Non so come quella consapevolezza si fosse fatta strada in me, né quando. So solo che sapevo. La nostra società, il nostro mondo, tutta una farsa, una ignobile menzogna alla quale tutti eravamo soggiogati. Ma possibile che io fossi l’unica a sapere? Quanti altri, come me, si fingevano ignari per paura di essere messi a tacere? Poteva esistere un modo di cambiare il corso della nostra storia? 





M.J. - Sed.1 - CONSAPEVOLEZZA



Immoto e immutabile, il copione della nostra pacifica vita si stendeva davanti ai miei occhi, come il vago ricordo di un sogno lontano. Un sogno in cui mi sentivo felice e appagata. Il Regime non era oppressivo, anzi, mi aveva aiutata giorno dopo giorno ad individuare le mie attitudini e i miei punti di forza, perché potessero essere messi al servizio di Città Stato. Mi era stato permesso di studiare, di scegliere un’area di specializzazione, e l’unica cosa che mi veniva chiesta in cambio era la lealtà, il rispetto del Garante e delle leggi che questi promulgava. Tutto sommato non era un prezzo alto. 

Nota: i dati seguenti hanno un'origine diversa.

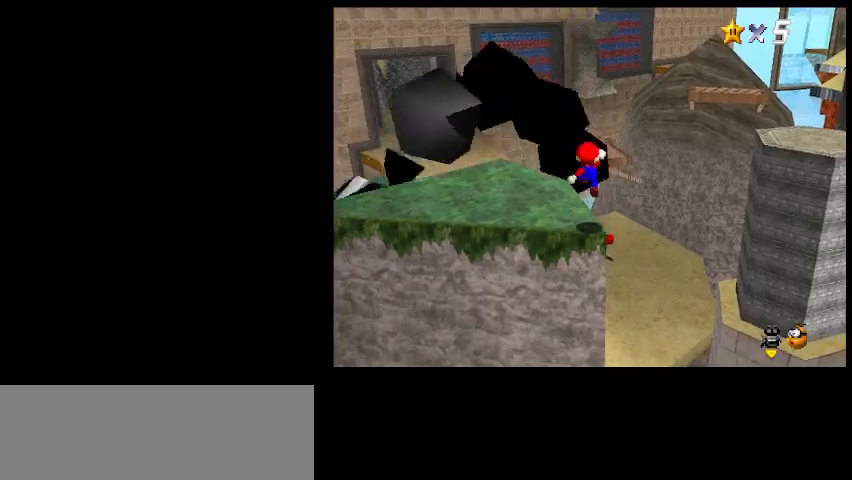
{"keys": [], "events": [[33, "down", "up"]]}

Nel pieno rispetto della normativa vigente, anch’io avevo condotto i miei studi presso Vera Conoscenza, il polo scolastico principale del pianeta Dea. Là avevo studiato, scoperto, imparato. La città di Capitale era splendida ai miei occhi, un tripudio di elegante marmo bianco a incorniciare i palazzi del governo di Città Stato, il vertice di un impero che si estendeva fino a coprire Dea nella sua interezza, e che il Garante aveva l’onore e l’onere di proteggere. A contrastare meravigliosamente con la pietra stavano le immense chiome degli alberi che ci sovrastavano, oscurando quasi completamente la vista del cielo al di sopra. 

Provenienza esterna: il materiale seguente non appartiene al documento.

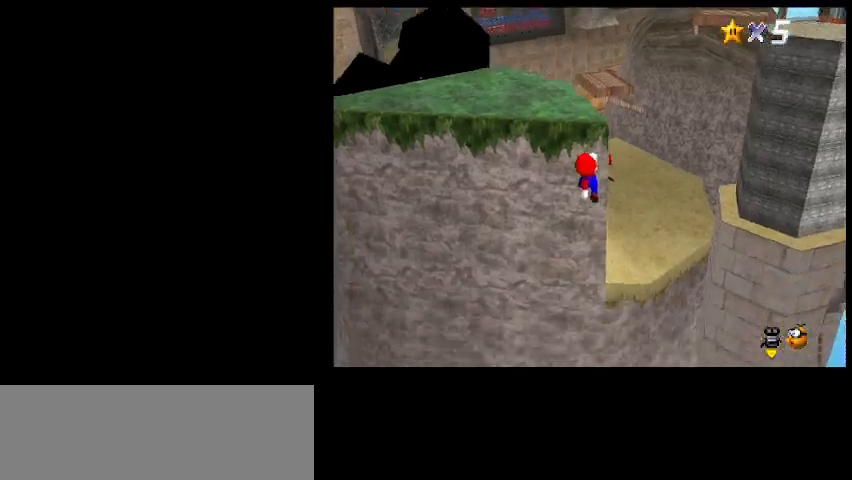
{"keys": [], "events": []}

La mia famiglia aveva sempre vissuto a Capitale, e non avevo la minima idea di cosa ci fosse veramente fuori. Le mie fantasiose conoscenze si basavano sulle informazioni e sulle immagini che i documenti raccolti a Vera Conoscenza veicolavano. In realtà non provavo il desiderio di viaggiare, cosa che comunque non sarebbe stata così semplice: per spostarsi da una città all’altra era necessaria una particolare autorizzazione del Garante, e bisognava seguire le rotte prestabilite. Non c’era da scherzare, era una questione di sicurezza. Il mondo al di fuori delle città era pericoloso, popolato da creature ingovernabili. Si tramandava più di qualche storia su quei mostri pallidi e longilinei capaci di sottomettere la volontà delle loro vittime abbastanza a lungo da gustarsi i loro cervelli con tutta calma. Vivevano nutrendosi di pensiero cosciente, e ciò che restava di chi aveva la disgrazia di incrociare il loro cammino non era altro che un guscio vuoto da riempire di nuovo da capo. Ma c’erano anche persone che avevano più coraggio e incoscienza della media e che, facendo del viaggio una ragione di vita, si appiccicavano l’apposita targa sul petto e partivano. 

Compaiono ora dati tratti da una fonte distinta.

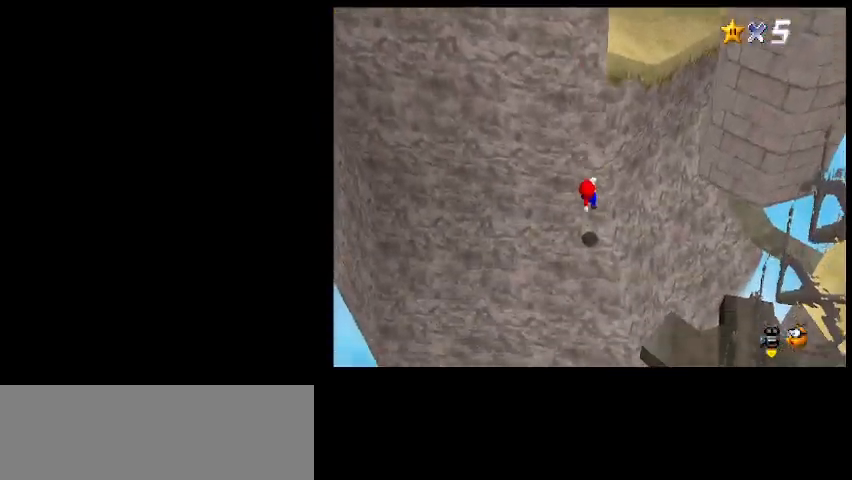
{"keys": [], "events": [[167, "shift_l", "down"], [267, "shift_l", "up"]]}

A proposito di targhe, il sistema identificativo era molto rigido, perché i Tutori, ovvero quelle persone che su mandato del Garante si preoccupavano di mantenere l’ordine di Città Stato, avevano bisogno di capire al primo colpo d’occhio – e di scanner – se si trovassero di fronte ad una persona a posto oppure no. Per questo era necessario segnalare che tipo di affari si conducevano, applicando la giusta targa sul petto: si poteva essere cittadini, turisti, viandanti, ospiti… un elenco standard di giustificazioni alla propria presenza in un certo luogo.
Tutto logico, regolare, consequenziale. Il trionfo del nesso causa-effetto. Una vita semplice e appagante. O almeno era quello che pensavo quando ancora vivevo appieno l’illusione. Che cosa c’era di diverso dagli altri, in me? Tutto iniziò con quel sogno, che non era un sogno come tanti, e al mio risveglio mi aveva lasciato addosso la sensazione di aver vissuto qualcosa di reale. O che per lo meno era stato tale. Da quel momento in poi non mi era stato più possibile liberarmi di quella sensazione di disagio, una consapevolezza che non potevo sopire, o più semplicemente ignorare. Qualunque cosa facessi, qualunque persona frequentassi, in qualunque posto mi trovassi, percepivo la menzogna. E anche se razionalmente sapevo che non avrei dovuto prestare fede a qualcosa visto in sogno, la mia essenza più profonda aveva preso quel qualcosa e l’aveva immediatamente accettato e metabolizzato, come se si fosse trattato non già di un sogno, ma di una promanazione dello stesso Dea, o della condensazione di un ricordo collettivo troppo a lungo rimosso. O imbrigliato.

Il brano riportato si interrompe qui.